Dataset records
:::

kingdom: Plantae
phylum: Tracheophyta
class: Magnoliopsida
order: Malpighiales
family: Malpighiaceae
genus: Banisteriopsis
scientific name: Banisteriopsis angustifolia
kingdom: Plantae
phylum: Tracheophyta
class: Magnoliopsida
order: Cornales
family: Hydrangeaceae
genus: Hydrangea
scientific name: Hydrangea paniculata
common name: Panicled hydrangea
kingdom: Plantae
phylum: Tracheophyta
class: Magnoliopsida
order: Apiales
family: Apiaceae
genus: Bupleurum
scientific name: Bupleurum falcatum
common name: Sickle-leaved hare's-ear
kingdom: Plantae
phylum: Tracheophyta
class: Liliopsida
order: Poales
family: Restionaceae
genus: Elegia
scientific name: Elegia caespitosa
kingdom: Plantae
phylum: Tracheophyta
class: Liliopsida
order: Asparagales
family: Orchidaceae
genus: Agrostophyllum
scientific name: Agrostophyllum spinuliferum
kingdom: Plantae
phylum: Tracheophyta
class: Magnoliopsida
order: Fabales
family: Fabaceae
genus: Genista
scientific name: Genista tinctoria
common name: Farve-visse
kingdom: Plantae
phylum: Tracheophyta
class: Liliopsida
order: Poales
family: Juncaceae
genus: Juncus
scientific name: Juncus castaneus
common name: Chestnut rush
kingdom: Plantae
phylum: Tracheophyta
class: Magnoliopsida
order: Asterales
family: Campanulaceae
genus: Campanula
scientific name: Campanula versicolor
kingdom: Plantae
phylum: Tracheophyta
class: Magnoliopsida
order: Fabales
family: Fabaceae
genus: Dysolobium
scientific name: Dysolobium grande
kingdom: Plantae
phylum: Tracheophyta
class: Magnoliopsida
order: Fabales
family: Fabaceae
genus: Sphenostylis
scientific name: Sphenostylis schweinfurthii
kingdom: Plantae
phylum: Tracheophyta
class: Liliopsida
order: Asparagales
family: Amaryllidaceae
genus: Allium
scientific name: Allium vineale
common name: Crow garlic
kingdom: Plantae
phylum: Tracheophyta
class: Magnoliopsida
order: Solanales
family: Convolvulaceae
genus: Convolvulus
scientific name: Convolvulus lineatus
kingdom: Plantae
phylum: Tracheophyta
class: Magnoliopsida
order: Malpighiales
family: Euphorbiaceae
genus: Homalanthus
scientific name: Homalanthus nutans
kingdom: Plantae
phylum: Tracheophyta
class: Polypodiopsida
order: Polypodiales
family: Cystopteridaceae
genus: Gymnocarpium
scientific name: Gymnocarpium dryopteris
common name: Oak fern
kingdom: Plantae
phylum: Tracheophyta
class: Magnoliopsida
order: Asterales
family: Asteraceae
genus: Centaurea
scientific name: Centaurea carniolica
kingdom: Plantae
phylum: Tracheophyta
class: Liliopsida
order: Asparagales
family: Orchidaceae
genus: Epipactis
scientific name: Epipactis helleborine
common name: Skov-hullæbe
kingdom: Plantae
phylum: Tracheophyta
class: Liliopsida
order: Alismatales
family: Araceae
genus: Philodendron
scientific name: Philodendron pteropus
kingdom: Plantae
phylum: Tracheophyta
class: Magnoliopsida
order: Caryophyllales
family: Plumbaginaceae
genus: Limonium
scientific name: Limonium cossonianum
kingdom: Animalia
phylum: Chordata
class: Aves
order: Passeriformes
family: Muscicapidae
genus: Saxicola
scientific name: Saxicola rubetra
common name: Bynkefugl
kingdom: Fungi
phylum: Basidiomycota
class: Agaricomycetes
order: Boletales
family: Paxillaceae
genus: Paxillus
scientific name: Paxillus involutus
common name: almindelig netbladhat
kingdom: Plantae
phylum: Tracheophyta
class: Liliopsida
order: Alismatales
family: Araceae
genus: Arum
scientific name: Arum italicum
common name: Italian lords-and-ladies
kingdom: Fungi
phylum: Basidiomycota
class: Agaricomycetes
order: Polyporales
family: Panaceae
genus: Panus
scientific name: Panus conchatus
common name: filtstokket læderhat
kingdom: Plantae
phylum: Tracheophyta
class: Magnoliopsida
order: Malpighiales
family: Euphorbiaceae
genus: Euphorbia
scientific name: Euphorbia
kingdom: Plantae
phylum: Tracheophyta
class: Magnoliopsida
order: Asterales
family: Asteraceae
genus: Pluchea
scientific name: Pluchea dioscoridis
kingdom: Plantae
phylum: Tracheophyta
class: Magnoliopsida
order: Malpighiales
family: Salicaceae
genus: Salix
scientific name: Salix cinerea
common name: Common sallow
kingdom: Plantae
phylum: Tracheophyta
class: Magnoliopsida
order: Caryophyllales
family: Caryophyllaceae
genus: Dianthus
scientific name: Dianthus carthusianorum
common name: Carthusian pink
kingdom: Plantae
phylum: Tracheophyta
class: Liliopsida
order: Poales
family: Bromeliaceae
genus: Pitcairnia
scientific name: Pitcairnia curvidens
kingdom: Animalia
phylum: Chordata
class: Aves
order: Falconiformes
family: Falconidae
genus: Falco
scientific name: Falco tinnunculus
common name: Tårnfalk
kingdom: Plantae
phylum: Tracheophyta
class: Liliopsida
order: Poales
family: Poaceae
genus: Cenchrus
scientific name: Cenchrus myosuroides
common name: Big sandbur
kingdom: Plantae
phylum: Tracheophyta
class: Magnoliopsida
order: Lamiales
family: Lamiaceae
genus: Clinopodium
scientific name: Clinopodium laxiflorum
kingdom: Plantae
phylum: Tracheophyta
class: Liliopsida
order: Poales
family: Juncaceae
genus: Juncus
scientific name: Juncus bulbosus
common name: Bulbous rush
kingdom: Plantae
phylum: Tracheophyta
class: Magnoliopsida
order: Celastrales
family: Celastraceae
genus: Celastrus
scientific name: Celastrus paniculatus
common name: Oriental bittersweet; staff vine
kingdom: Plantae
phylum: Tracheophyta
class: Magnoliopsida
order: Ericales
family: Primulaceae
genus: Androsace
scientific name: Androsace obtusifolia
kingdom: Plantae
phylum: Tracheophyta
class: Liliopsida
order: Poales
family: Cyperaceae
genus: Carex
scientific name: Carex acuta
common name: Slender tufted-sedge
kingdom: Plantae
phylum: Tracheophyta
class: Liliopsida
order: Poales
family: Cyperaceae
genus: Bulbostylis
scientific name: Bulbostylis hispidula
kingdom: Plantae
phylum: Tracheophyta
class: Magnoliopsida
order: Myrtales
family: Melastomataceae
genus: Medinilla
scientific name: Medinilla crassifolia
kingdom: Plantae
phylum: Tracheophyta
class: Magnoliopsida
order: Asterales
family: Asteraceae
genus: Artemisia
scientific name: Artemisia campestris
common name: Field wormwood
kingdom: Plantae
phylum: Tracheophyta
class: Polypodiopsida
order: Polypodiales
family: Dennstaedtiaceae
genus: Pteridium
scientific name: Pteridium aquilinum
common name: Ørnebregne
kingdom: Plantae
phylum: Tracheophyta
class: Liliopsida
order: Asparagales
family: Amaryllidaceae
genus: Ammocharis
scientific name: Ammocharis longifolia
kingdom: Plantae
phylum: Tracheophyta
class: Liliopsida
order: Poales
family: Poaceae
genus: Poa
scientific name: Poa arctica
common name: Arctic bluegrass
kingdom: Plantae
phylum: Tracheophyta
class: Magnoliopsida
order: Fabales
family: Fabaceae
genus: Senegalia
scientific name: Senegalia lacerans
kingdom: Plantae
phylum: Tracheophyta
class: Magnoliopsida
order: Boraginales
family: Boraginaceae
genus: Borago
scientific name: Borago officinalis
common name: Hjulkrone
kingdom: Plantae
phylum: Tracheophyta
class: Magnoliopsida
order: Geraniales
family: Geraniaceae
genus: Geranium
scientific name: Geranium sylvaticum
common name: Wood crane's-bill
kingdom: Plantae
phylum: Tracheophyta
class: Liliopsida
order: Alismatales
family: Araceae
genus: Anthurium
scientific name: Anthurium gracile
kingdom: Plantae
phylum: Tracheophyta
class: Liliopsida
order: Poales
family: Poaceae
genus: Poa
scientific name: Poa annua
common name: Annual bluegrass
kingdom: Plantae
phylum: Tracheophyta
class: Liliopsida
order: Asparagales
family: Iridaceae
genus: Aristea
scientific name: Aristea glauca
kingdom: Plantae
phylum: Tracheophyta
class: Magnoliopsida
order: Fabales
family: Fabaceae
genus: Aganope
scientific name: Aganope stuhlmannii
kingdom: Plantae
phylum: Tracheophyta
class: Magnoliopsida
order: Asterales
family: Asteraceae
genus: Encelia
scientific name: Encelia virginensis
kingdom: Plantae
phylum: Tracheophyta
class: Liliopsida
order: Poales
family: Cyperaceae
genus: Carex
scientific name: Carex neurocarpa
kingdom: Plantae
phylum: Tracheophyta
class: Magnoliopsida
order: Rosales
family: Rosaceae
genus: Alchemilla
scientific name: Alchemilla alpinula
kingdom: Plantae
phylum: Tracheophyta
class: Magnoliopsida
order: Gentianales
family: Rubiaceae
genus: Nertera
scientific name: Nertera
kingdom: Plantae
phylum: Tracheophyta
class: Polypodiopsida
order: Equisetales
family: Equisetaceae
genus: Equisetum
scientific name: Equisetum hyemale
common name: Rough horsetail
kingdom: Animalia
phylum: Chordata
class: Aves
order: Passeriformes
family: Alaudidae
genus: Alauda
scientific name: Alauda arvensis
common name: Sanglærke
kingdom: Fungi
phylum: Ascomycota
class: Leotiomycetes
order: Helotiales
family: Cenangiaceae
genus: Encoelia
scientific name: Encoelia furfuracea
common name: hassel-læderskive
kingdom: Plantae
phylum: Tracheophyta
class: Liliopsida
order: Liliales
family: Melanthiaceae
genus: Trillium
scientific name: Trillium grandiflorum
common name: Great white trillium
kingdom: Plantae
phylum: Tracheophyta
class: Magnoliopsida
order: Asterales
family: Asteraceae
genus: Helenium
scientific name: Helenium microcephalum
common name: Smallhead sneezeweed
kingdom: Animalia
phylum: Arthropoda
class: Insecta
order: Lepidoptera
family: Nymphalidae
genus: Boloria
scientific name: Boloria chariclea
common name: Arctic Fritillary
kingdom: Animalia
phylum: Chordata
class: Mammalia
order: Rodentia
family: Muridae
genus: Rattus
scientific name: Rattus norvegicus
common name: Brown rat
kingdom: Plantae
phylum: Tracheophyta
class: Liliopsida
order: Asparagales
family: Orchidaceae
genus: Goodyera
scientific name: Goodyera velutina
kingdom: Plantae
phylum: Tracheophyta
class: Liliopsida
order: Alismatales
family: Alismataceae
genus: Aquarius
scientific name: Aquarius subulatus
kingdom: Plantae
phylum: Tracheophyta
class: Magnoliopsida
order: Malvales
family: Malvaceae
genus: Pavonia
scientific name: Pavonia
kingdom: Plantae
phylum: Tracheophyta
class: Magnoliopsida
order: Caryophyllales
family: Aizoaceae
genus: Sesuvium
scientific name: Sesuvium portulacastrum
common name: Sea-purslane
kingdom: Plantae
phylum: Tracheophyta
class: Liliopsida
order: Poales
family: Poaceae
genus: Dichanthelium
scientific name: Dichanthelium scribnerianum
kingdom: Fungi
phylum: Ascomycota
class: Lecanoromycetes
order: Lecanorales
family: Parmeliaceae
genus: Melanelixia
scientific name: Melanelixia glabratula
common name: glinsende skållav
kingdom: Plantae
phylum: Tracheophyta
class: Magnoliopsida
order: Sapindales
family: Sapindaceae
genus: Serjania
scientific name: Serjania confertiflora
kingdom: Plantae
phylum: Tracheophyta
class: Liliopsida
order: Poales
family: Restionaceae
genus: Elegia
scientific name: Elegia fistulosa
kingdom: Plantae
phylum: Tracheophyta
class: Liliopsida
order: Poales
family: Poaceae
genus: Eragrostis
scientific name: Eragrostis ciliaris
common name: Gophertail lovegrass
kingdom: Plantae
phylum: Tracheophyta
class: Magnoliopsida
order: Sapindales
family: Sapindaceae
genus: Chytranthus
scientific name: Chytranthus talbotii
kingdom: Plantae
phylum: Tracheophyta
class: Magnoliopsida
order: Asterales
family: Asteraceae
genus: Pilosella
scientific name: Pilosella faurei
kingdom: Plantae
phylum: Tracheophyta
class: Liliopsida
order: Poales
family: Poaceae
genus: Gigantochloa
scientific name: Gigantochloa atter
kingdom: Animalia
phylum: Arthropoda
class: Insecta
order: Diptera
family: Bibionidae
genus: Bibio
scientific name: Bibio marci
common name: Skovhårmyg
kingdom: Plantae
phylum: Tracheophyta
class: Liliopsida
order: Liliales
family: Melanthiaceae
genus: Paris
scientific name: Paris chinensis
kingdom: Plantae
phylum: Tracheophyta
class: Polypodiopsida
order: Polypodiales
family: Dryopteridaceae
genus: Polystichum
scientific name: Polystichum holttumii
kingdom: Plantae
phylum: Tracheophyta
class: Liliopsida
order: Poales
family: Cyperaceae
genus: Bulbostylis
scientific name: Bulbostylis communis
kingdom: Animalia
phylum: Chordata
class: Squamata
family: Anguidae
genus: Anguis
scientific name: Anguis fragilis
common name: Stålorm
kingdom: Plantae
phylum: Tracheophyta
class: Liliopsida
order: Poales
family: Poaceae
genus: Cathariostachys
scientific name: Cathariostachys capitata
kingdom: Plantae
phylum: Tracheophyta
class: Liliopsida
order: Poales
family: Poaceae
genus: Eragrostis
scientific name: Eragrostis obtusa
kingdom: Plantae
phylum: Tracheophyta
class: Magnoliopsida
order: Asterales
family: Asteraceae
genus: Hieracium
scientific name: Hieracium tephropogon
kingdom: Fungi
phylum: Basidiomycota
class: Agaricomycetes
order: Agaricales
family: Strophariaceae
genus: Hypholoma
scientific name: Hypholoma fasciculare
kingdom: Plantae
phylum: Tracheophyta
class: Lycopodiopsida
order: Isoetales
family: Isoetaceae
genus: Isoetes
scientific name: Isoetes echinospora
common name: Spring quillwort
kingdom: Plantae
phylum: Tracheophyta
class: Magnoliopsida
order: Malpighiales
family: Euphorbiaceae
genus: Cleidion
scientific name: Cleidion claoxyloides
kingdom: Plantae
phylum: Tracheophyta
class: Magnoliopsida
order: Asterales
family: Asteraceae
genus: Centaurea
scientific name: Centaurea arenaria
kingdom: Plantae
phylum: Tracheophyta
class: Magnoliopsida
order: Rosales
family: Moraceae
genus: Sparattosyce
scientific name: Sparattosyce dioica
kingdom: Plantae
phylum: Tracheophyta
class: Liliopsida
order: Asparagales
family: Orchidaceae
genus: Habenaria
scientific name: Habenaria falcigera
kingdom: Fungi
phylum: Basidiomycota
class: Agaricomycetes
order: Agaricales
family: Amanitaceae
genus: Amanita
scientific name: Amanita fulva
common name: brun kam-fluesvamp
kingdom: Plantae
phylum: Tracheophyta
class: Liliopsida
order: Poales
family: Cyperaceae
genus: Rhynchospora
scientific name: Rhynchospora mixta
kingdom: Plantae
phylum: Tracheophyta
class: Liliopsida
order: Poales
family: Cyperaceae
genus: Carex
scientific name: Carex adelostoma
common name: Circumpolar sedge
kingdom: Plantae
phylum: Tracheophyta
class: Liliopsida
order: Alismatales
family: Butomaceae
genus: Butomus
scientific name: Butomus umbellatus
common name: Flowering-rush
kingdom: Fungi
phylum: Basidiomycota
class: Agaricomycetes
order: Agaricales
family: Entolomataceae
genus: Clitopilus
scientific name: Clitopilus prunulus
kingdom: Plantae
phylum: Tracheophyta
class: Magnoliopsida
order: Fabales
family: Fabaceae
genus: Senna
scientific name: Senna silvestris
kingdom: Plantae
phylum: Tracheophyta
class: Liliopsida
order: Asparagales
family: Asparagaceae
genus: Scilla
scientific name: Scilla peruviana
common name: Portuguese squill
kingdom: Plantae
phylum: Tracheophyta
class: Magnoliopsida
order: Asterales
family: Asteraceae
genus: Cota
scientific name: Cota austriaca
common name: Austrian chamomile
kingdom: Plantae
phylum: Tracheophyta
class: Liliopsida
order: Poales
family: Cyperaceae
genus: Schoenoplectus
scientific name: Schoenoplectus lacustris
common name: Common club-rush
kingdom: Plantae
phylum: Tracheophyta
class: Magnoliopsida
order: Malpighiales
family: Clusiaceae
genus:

:::

**What is required**
In the part of the data that opens with the line containing "common name: Crow garlic" and closes with the line containing "genus: Panus", update every "scientific name" to "binomial name" and rewrite those lines with nothing else changed.

**Exercise response**
common name: Crow garlic
kingdom: Plantae
phylum: Tracheophyta
class: Magnoliopsida
order: Solanales
family: Convolvulaceae
genus: Convolvulus
binomial name: Convolvulus lineatus
kingdom: Plantae
phylum: Tracheophyta
class: Magnoliopsida
order: Malpighiales
family: Euphorbiaceae
genus: Homalanthus
binomial name: Homalanthus nutans
kingdom: Plantae
phylum: Tracheophyta
class: Polypodiopsida
order: Polypodiales
family: Cystopteridaceae
genus: Gymnocarpium
binomial name: Gymnocarpium dryopteris
common name: Oak fern
kingdom: Plantae
phylum: Tracheophyta
class: Magnoliopsida
order: Asterales
family: Asteraceae
genus: Centaurea
binomial name: Centaurea carniolica
kingdom: Plantae
phylum: Tracheophyta
class: Liliopsida
order: Asparagales
family: Orchidaceae
genus: Epipactis
binomial name: Epipactis helleborine
common name: Skov-hullæbe
kingdom: Plantae
phylum: Tracheophyta
class: Liliopsida
order: Alismatales
family: Araceae
genus: Philodendron
binomial name: Philodendron pteropus
kingdom: Plantae
phylum: Tracheophyta
class: Magnoliopsida
order: Caryophyllales
family: Plumbaginaceae
genus: Limonium
binomial name: Limonium cossonianum
kingdom: Animalia
phylum: Chordata
class: Aves
order: Passeriformes
family: Muscicapidae
genus: Saxicola
binomial name: Saxicola rubetra
common name: Bynkefugl
kingdom: Fungi
phylum: Basidiomycota
class: Agaricomycetes
order: Boletales
family: Paxillaceae
genus: Paxillus
binomial name: Paxillus involutus
common name: almindelig netbladhat
kingdom: Plantae
phylum: Tracheophyta
class: Liliopsida
order: Alismatales
family: Araceae
genus: Arum
binomial name: Arum italicum
common name: Italian lords-and-ladies
kingdom: Fungi
phylum: Basidiomycota
class: Agaricomycetes
order: Polyporales
family: Panaceae
genus: Panus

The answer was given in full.